Inmates review – PC Gamer

Need to know

What is it? A horror-themed walking sim.
Reviewed on: Windows 10, i7-6700k, 16GB RAM, GTX 1070
Price: £10/?7
Release date: Out now
Publisher: Iceberg Interactive
Developer: Davit Andreasyan
Multiplayer: None
Link: Official site[1] Inmates begins with some cool dream imagery that has nothing to do with the story at all, and will never be referenced again. When it’s over the protagonist, Jonathan, wakes up in a prison with no memory of how he got there.

He quickly discovers the horrifying truth: he’s trapped in a videogame with a lot of long corridors and no sprint button. It’s hard not to be glib about a game that makes so few attempts to be interesting. Sure, as I explored Jonathan’s prison I found the Zodiac killer’s alphabet, references to the Heaven’s Gate cult suicide and demonology, but nothing came of any of it.

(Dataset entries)
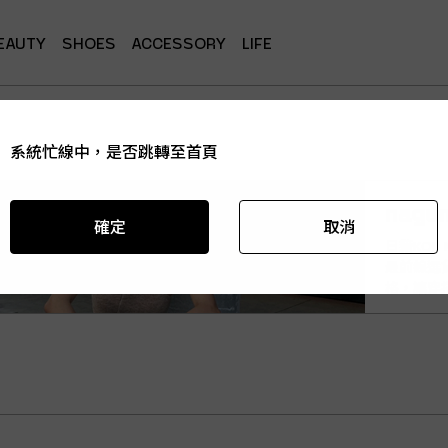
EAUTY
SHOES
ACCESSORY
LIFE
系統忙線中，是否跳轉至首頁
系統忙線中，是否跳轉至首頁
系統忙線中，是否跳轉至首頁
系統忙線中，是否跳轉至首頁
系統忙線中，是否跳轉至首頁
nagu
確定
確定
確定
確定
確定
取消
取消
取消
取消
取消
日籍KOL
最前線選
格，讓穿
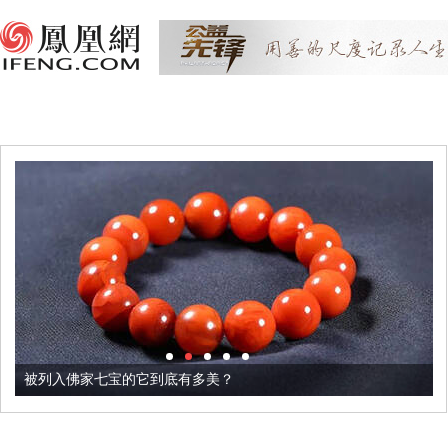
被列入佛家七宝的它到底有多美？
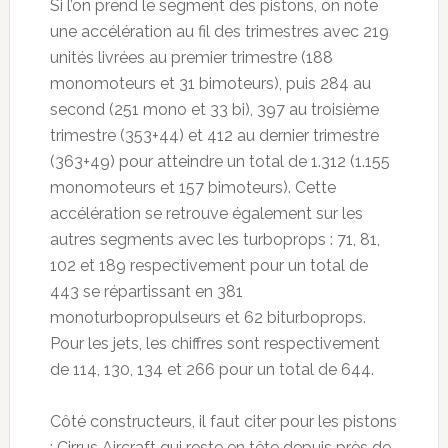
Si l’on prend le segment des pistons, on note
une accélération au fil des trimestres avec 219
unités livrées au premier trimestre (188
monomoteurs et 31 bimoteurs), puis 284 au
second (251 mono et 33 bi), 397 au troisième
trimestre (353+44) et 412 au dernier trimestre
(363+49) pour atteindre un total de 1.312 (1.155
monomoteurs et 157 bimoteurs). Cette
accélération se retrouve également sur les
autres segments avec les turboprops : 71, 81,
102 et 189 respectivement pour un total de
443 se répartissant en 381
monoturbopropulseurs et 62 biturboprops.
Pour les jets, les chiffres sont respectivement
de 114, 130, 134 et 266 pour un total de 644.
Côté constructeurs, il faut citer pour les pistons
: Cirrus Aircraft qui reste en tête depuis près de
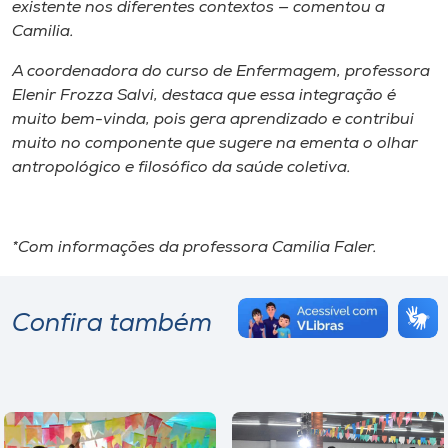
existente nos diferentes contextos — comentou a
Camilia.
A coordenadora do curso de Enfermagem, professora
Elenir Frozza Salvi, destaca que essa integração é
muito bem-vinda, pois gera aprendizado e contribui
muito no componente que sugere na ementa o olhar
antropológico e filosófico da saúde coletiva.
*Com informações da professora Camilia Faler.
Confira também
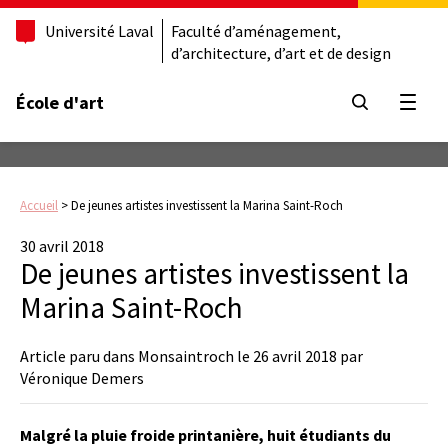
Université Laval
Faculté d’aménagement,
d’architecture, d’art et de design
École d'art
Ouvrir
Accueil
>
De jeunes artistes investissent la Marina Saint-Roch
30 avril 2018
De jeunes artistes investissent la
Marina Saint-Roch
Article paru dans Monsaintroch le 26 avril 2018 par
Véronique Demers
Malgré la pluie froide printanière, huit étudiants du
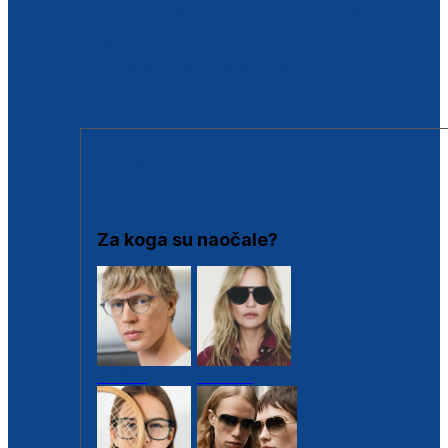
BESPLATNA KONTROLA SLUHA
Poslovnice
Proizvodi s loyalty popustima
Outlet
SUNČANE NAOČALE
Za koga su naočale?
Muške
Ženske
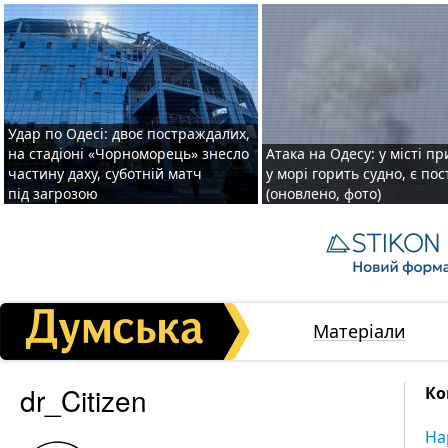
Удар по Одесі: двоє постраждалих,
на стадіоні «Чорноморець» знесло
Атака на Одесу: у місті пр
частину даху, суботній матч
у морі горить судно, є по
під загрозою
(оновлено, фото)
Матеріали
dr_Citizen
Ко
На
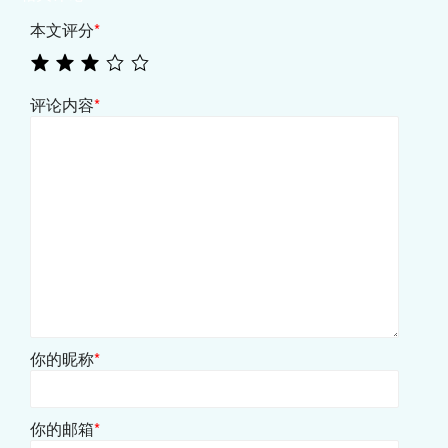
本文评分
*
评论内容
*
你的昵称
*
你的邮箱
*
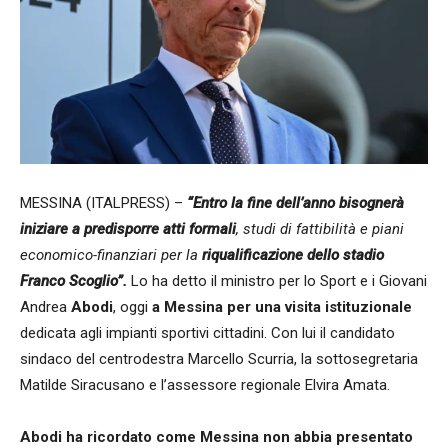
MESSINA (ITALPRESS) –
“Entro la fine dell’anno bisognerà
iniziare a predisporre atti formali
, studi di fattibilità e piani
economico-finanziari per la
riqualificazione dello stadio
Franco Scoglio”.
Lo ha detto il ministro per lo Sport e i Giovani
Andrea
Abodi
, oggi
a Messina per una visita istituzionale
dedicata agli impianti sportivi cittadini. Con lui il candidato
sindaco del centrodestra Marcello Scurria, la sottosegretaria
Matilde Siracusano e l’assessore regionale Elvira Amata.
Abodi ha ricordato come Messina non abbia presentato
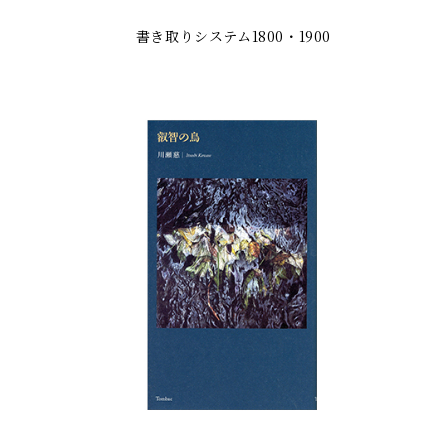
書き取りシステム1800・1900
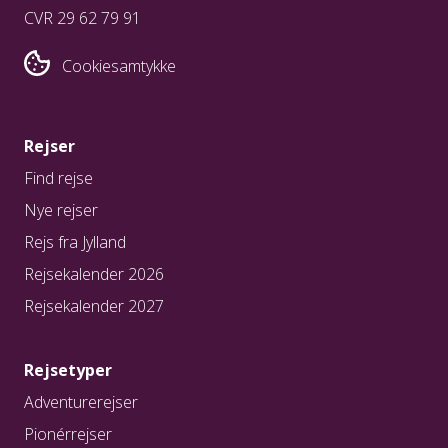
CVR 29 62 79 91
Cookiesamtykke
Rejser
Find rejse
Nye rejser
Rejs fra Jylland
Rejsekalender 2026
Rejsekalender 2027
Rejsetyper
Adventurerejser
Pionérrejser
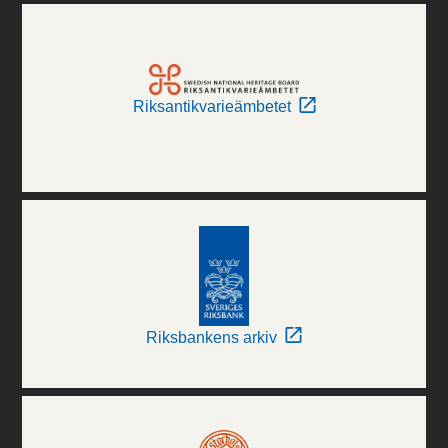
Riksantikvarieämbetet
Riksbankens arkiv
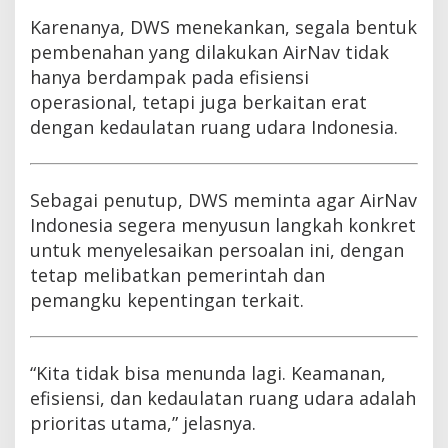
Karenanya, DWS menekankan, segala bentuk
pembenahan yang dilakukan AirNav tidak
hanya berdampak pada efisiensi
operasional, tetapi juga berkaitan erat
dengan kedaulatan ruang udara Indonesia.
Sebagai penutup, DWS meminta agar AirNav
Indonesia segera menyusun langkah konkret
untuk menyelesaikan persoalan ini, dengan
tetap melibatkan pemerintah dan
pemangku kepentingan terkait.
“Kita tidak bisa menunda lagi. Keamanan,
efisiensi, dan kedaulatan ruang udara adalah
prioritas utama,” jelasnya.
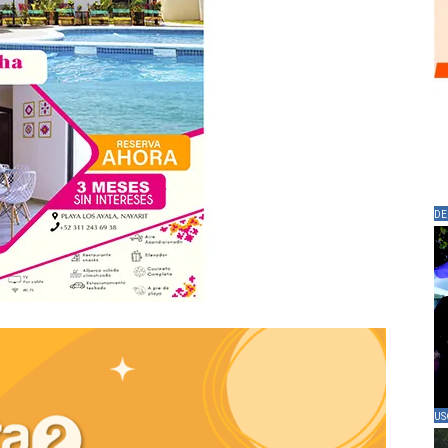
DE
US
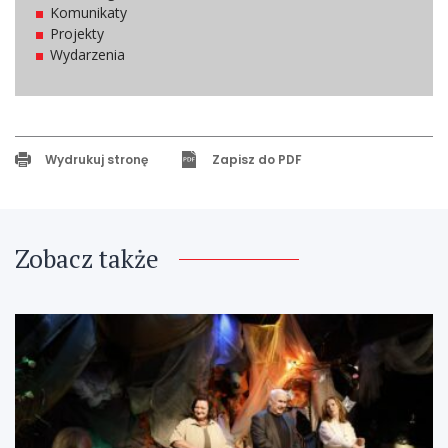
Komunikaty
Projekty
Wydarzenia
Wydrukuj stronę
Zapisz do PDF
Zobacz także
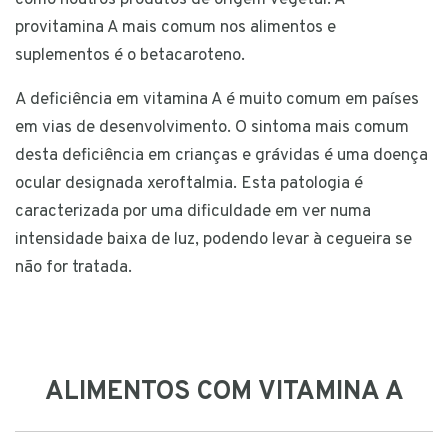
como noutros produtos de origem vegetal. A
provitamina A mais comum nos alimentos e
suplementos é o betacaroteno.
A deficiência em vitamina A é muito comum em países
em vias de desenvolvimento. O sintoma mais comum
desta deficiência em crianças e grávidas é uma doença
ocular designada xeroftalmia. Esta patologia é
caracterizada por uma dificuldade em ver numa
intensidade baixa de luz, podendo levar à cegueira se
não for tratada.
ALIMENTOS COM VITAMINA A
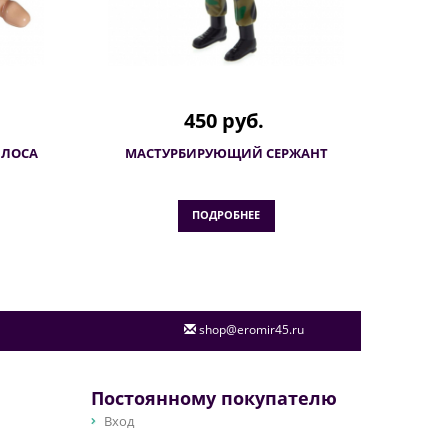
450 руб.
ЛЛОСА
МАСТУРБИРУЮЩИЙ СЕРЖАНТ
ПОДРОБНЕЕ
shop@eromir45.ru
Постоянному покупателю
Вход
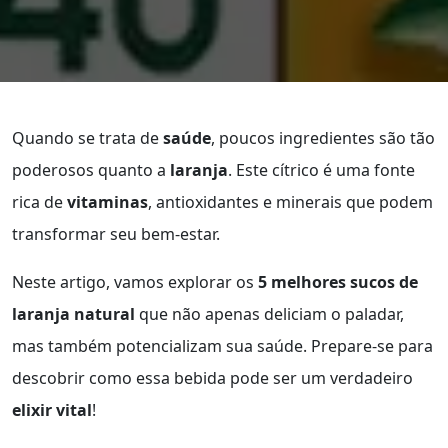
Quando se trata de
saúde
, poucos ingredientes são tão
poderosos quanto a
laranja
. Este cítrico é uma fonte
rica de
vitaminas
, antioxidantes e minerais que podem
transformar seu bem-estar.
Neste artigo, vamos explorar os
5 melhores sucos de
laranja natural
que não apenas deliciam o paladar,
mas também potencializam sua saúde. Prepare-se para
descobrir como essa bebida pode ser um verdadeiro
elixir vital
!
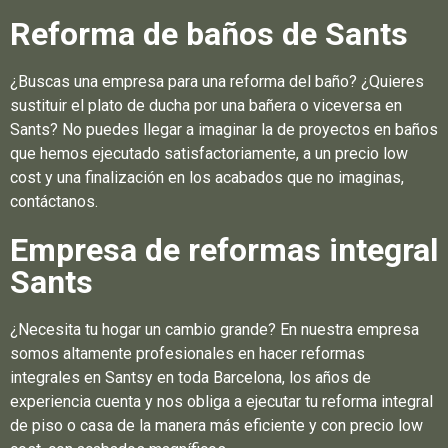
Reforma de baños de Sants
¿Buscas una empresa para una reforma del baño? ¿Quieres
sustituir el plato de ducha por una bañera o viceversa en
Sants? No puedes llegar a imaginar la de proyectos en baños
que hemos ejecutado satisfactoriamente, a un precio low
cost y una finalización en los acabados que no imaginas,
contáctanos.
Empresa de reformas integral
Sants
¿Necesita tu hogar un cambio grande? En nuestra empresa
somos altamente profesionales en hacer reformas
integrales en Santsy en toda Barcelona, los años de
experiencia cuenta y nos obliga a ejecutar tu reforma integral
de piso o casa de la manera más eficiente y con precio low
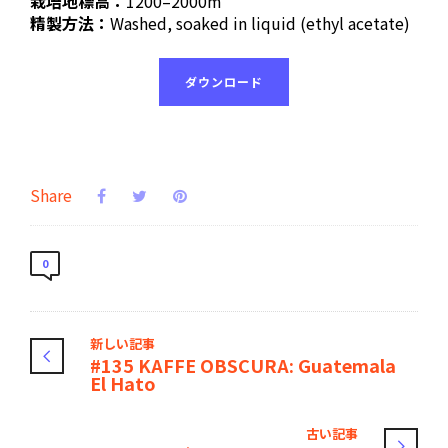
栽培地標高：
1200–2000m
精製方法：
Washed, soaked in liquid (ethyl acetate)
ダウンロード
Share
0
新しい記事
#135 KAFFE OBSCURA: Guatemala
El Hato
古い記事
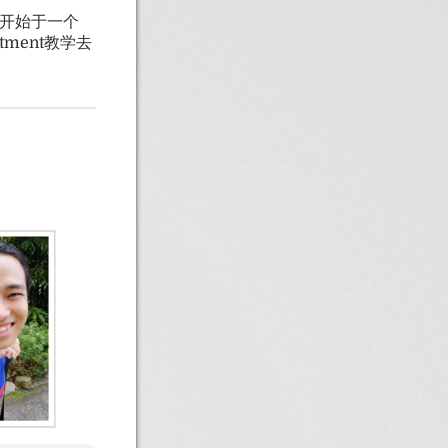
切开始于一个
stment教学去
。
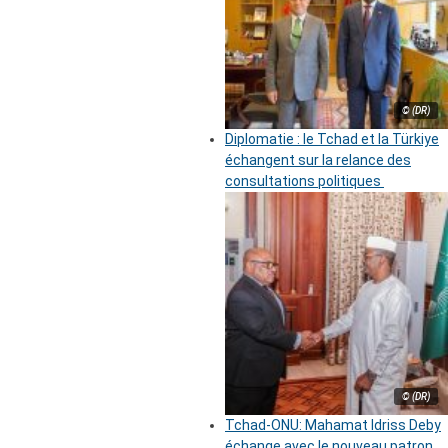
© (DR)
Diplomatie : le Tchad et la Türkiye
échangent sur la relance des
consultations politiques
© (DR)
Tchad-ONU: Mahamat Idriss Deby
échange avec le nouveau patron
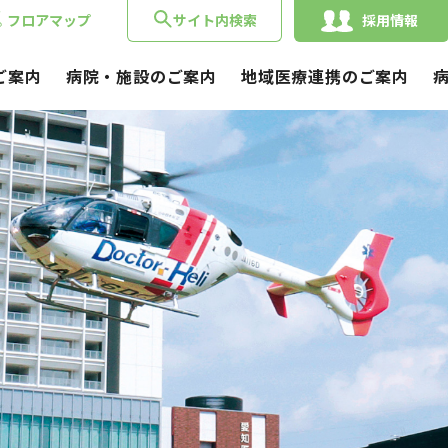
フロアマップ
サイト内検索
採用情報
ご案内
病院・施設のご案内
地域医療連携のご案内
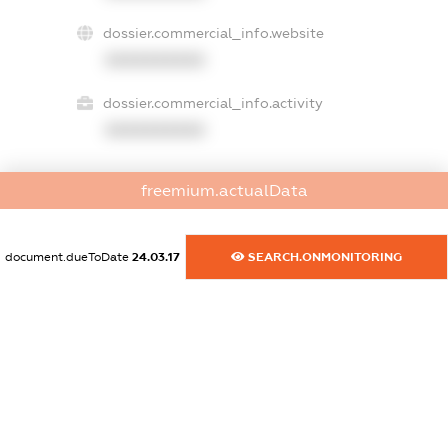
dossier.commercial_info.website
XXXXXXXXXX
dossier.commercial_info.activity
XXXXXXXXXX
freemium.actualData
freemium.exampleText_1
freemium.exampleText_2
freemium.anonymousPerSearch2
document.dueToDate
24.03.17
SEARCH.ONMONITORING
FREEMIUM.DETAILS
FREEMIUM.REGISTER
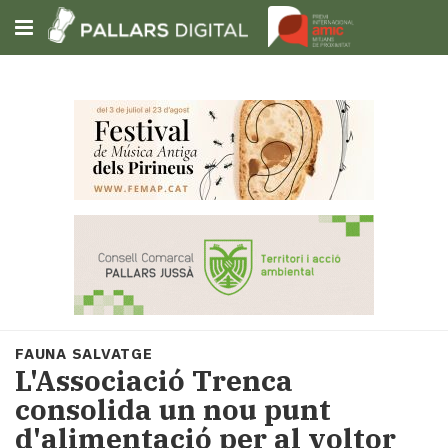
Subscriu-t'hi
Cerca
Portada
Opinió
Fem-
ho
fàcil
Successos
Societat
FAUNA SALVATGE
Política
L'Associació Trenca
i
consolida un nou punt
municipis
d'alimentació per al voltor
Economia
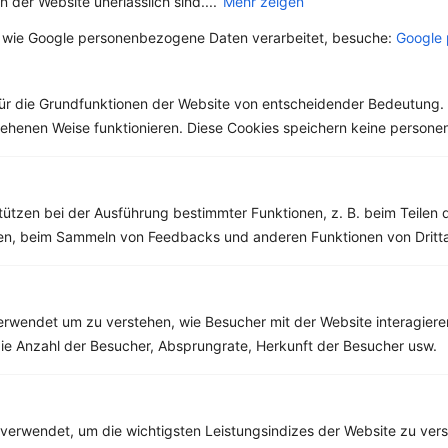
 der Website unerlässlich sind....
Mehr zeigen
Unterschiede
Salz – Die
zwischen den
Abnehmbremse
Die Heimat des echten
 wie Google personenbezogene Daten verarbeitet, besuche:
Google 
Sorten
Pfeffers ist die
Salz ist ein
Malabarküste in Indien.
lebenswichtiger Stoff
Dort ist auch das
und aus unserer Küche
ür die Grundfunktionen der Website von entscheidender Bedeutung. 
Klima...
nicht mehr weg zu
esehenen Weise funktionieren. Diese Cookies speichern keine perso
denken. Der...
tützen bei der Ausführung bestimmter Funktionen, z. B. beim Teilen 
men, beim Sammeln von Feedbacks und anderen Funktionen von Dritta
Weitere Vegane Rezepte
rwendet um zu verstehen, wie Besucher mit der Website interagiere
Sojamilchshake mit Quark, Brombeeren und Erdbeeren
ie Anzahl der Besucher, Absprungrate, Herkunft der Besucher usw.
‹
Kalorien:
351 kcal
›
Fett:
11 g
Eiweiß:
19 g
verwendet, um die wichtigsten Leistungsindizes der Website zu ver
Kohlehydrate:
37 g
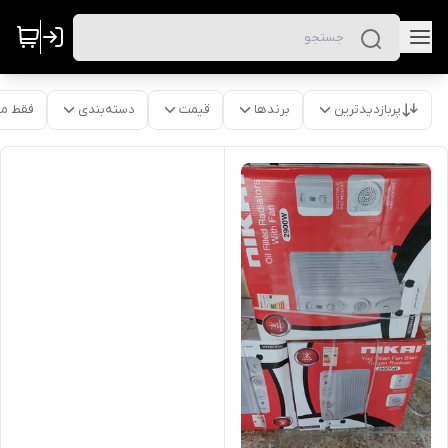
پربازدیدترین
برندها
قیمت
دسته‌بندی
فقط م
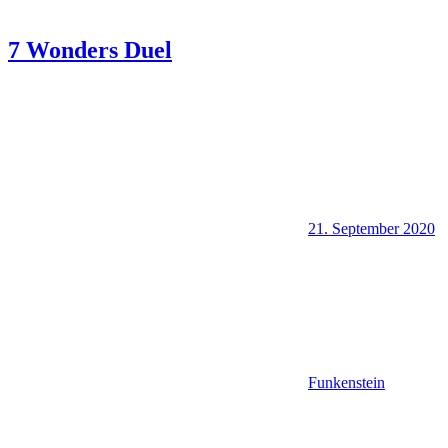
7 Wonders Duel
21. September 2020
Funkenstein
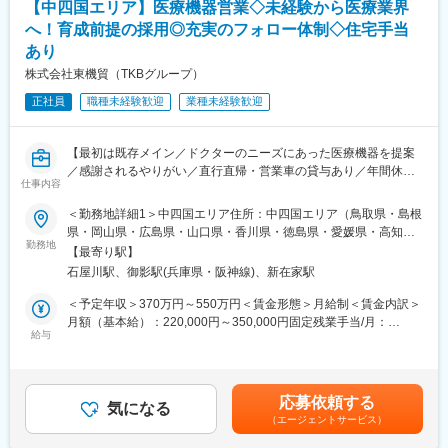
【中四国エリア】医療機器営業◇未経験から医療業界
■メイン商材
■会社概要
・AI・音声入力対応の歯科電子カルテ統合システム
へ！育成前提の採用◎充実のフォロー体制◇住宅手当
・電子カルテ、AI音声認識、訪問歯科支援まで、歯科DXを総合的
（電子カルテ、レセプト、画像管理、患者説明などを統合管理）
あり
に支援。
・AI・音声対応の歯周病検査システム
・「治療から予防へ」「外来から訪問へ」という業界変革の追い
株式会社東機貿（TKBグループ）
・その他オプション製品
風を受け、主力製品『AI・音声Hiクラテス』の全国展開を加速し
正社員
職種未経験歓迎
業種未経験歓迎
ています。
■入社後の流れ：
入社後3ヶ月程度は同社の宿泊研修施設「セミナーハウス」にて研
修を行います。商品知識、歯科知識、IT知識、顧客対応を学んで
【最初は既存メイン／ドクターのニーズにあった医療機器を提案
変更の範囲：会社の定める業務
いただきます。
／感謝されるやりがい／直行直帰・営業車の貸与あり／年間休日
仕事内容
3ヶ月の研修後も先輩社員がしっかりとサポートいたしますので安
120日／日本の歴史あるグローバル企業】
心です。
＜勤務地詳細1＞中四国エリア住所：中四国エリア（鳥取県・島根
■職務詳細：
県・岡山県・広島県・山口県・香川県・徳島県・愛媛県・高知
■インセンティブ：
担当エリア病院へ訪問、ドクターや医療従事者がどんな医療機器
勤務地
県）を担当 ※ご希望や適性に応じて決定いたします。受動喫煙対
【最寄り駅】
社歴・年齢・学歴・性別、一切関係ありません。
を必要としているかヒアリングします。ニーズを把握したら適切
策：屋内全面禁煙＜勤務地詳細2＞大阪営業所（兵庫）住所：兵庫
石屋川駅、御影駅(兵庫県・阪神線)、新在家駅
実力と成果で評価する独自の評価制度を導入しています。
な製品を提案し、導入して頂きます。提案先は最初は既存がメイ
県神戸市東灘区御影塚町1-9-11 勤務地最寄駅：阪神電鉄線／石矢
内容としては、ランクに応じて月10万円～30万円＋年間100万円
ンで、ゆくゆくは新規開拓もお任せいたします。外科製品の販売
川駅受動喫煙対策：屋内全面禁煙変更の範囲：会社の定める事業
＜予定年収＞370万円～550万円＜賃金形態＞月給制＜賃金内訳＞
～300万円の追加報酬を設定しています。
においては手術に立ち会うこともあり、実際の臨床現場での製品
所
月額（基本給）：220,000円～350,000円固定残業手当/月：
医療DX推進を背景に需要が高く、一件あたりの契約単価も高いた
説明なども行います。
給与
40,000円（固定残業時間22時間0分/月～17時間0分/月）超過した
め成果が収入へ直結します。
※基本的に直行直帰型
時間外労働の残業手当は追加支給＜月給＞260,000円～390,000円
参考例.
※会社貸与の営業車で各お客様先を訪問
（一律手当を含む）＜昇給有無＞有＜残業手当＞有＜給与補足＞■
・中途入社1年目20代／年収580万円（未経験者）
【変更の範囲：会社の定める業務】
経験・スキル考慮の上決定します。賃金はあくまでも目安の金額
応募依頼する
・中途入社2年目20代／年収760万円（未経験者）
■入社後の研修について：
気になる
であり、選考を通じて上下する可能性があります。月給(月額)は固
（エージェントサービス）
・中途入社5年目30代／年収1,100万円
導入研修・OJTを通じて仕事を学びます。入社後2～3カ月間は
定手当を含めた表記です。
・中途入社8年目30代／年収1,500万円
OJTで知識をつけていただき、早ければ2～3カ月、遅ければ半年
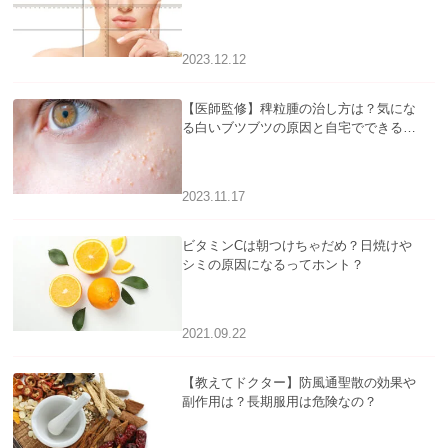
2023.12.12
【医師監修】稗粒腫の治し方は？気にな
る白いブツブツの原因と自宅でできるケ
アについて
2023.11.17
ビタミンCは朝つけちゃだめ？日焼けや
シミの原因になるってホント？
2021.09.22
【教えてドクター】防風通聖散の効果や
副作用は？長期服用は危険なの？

WHAT THIS EXERCISE ASKS:
1. In the Inmates review, who is named as the game's publisher?
2. Transcribe the dataset entries, beginning at the line that has "Удар по Одесі: двоє" and stopping after the line that has "書き取りシステム1800・1900". Leave the pictures out.

TASK-BY-TASK ANSWERS:
1. Iceberg Interactive

2.
Удар по Одесі: двоє постраждалих,
на стадіоні «Чорноморець» знесло
Атака на Одесу: у місті пр
частину даху, суботній матч
у морі горить судно, є по
під загрозою
(оновлено, фото)
Матеріали
dr_Citizen
Ко
На
本文评分
*
评论内容
*
你的昵称
*
你的邮箱
*
MESSINA (ITALPRESS) –
“Entro la fine dell’anno bisognerà
iniziare a predisporre atti formali
, studi di fattibilità e piani
economico-finanziari per la
riqualificazione dello stadio
Franco Scoglio”.
Lo ha detto il ministro per lo Sport e i Giovani
Andrea
Abodi
, oggi
a Messina per una visita istituzionale
dedicata agli impianti sportivi cittadini. Con lui il candidato
sindaco del centrodestra Marcello Scurria, la sottosegretaria
Matilde Siracusano e l’assessore regionale Elvira Amata.
Abodi ha ricordato come Messina non abbia presentato
書き取りシステム1800・1900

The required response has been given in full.